The northern hemisphere has already begun to receive its coldest seasons, an indicator par excellence for cherries that it is time to start accumulating chill hours, a factor of great relevance in the reproductive cycle of cherry trees.
Why? This period is directly related to the use of reserves that the trees have to start the next season, in favor of the productive objective of achieving their potential in terms of quantity, quality and condition of the fruit.
For a correct accumulation of chill hours, cherry plants must have begun their physiological dormancy stage marked by the fall of 50% of their leaves (yellow leaf = fallen leaf); This should ideally occur during the months when the accumulated cold hours begin to be counted. If this condition does not occur naturally, we must resort to certain strategies to accelerate this process, which were explained in detail in previous articles.
Each variety has a different requirement for chilling hours according to its needs, based on the classic model of accumulation of chilling hours, that is, below 7.2ºC.

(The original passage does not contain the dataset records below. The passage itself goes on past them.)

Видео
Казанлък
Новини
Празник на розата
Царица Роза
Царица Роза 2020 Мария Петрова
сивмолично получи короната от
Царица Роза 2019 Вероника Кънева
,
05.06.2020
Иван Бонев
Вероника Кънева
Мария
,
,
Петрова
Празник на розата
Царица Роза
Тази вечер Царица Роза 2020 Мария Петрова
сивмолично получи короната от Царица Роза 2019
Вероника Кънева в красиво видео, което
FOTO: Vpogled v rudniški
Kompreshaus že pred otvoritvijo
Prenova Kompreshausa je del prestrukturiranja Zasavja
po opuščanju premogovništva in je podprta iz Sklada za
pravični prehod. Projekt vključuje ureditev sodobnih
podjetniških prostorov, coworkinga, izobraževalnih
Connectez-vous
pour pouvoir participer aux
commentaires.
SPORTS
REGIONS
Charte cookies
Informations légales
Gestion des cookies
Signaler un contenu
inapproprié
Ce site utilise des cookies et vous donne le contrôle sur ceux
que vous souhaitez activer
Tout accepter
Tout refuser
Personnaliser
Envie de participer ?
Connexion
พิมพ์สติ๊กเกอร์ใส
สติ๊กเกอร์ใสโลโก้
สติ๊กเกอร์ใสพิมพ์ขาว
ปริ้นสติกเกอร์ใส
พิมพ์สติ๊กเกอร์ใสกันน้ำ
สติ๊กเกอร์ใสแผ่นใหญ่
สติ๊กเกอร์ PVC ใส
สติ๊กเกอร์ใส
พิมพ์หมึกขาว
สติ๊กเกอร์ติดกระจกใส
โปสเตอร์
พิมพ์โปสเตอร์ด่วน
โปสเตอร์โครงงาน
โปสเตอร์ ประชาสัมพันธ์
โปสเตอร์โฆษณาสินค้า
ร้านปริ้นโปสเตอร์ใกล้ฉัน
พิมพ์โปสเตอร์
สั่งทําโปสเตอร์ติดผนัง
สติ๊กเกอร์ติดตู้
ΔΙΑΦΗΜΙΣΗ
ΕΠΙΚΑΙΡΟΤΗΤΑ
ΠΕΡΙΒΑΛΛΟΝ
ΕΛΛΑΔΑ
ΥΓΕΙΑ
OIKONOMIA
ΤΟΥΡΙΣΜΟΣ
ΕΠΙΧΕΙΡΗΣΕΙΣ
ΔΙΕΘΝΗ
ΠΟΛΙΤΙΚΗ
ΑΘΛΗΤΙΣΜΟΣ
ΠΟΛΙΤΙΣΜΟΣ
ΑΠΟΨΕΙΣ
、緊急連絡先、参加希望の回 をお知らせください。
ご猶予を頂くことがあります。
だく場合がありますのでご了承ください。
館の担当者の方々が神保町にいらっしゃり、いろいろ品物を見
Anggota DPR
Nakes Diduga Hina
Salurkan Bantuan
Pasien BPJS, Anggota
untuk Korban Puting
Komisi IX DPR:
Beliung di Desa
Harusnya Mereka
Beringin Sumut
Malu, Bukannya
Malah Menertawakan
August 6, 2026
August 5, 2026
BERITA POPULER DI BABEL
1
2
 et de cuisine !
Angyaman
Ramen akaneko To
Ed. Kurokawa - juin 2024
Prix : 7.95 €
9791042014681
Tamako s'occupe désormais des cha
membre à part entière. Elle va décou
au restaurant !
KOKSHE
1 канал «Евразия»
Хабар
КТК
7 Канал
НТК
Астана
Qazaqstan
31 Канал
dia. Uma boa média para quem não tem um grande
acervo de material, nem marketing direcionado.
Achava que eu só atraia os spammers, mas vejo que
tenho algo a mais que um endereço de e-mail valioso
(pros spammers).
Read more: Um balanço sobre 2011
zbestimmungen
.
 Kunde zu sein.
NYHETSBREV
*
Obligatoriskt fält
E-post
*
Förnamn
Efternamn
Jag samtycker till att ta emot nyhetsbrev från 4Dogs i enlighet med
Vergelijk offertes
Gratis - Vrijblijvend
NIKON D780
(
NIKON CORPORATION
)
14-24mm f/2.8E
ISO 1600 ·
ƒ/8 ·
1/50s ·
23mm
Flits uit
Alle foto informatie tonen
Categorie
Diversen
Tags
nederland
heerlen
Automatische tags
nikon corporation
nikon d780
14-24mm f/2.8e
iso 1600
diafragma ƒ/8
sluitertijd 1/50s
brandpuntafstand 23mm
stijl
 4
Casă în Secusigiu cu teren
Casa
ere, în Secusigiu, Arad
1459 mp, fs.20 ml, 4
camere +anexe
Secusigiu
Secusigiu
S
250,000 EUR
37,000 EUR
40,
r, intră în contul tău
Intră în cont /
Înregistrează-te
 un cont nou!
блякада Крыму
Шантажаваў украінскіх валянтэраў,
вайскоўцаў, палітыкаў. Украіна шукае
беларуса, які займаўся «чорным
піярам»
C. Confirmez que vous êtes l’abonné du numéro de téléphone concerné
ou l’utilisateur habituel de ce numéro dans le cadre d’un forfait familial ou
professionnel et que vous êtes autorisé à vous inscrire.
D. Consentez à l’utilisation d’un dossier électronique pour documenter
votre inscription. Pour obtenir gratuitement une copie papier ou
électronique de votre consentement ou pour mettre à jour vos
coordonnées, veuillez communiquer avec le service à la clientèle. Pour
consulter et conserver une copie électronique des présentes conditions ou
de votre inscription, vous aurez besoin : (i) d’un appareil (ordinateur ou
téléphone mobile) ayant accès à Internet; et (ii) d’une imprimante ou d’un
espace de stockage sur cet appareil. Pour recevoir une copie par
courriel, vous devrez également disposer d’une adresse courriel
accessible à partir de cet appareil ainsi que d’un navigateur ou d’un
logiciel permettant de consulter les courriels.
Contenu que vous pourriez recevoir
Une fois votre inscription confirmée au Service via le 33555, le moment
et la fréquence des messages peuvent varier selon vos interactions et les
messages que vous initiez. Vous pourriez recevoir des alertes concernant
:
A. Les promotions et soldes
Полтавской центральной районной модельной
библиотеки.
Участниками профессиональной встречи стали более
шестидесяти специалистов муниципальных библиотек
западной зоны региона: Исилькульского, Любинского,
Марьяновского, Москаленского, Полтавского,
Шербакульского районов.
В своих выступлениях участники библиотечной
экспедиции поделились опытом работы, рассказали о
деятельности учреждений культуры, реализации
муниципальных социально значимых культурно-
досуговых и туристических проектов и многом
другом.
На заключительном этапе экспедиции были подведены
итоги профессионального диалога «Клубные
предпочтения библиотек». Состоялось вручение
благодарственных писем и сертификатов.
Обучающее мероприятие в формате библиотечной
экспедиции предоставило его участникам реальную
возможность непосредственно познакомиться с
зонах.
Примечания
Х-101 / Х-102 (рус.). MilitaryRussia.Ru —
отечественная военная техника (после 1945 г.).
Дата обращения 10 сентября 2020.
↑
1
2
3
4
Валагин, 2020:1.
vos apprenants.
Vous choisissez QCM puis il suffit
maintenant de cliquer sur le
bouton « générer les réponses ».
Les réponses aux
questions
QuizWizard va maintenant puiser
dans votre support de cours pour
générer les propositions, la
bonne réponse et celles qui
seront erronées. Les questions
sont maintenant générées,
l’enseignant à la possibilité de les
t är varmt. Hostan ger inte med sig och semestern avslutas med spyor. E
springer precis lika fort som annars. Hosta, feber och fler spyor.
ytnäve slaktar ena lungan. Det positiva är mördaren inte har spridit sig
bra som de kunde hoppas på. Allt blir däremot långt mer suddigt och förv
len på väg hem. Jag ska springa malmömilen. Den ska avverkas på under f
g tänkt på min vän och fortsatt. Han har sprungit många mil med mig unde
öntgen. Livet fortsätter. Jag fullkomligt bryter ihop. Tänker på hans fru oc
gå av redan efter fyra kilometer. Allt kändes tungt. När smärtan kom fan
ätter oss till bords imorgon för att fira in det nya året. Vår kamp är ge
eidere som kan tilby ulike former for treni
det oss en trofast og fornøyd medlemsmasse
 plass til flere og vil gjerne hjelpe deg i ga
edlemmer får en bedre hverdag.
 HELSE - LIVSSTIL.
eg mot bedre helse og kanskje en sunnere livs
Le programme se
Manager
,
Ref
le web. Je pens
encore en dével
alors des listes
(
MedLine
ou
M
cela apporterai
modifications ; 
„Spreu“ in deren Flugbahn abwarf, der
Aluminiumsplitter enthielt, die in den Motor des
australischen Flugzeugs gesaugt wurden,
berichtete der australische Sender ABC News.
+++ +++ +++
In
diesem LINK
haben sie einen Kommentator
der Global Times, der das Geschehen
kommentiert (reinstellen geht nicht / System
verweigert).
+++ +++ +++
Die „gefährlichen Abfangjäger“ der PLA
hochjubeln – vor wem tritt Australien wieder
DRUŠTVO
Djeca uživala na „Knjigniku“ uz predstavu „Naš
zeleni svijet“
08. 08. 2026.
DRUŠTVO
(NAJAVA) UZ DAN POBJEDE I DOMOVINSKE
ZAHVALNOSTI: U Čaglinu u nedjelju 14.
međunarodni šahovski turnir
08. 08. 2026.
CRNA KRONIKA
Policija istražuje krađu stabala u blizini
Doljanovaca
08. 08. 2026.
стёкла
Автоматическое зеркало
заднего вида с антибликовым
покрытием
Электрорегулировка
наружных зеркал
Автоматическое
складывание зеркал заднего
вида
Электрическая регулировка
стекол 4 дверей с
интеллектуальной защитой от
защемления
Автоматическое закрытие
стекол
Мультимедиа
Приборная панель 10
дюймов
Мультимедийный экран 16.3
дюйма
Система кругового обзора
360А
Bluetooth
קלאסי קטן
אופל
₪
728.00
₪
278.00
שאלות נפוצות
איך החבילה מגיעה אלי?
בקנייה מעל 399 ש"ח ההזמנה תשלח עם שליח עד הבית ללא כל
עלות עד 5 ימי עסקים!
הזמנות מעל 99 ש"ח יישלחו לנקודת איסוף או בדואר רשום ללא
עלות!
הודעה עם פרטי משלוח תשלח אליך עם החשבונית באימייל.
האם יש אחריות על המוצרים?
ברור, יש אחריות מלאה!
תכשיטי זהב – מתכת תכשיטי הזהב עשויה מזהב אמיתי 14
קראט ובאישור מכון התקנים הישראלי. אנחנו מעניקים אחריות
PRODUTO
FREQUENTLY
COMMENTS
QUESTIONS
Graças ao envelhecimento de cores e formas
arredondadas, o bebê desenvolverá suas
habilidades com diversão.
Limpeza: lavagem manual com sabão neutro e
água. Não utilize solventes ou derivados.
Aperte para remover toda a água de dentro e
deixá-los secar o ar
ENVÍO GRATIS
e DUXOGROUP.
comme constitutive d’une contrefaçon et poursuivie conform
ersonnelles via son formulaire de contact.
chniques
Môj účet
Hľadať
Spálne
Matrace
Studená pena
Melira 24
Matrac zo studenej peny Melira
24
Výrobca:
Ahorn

Why are chill hours so important?
The winter cold helps the plant to make available the reserves that it accumulated during the post-harvest, so it is relevant to take this factor and make it a part of decision-making, and not only in applications of dormancy breakers, it should also be considered for renewal pruning and load regulation, since cold is one of the indicators of fertility and production each year.
The cold reaches the plant as an ecological aid so that its reproductive and vegetative organs occupy these reserves and develop in optimal terms.
Thus, we may wonder if the applications of dormancy breakers are effective or if they must be used and the answer is: “it depends”, since the decision will be defined by the area, the variety, the rootstock, the state of fertility and Of course, the objective pursued; whether to accelerate flowering and harvest; partialize the harvest; decompress if there is a large surface of the same variety; synchronize flowering in varieties that need to be pollinated by others; or homogenize phenological states – considering that this last objective is governed by alternative dormancy breakers to hydrogenated cyanamide – therefore, there are many considerations to be taken.
The relevant thing is to be attentive to the accumulation of cold hours, compare them with previous years and thus have the necessary information to make decisions in the fields, for example in pruning or nutrition strategies, which will in turn allow making projections for the next season.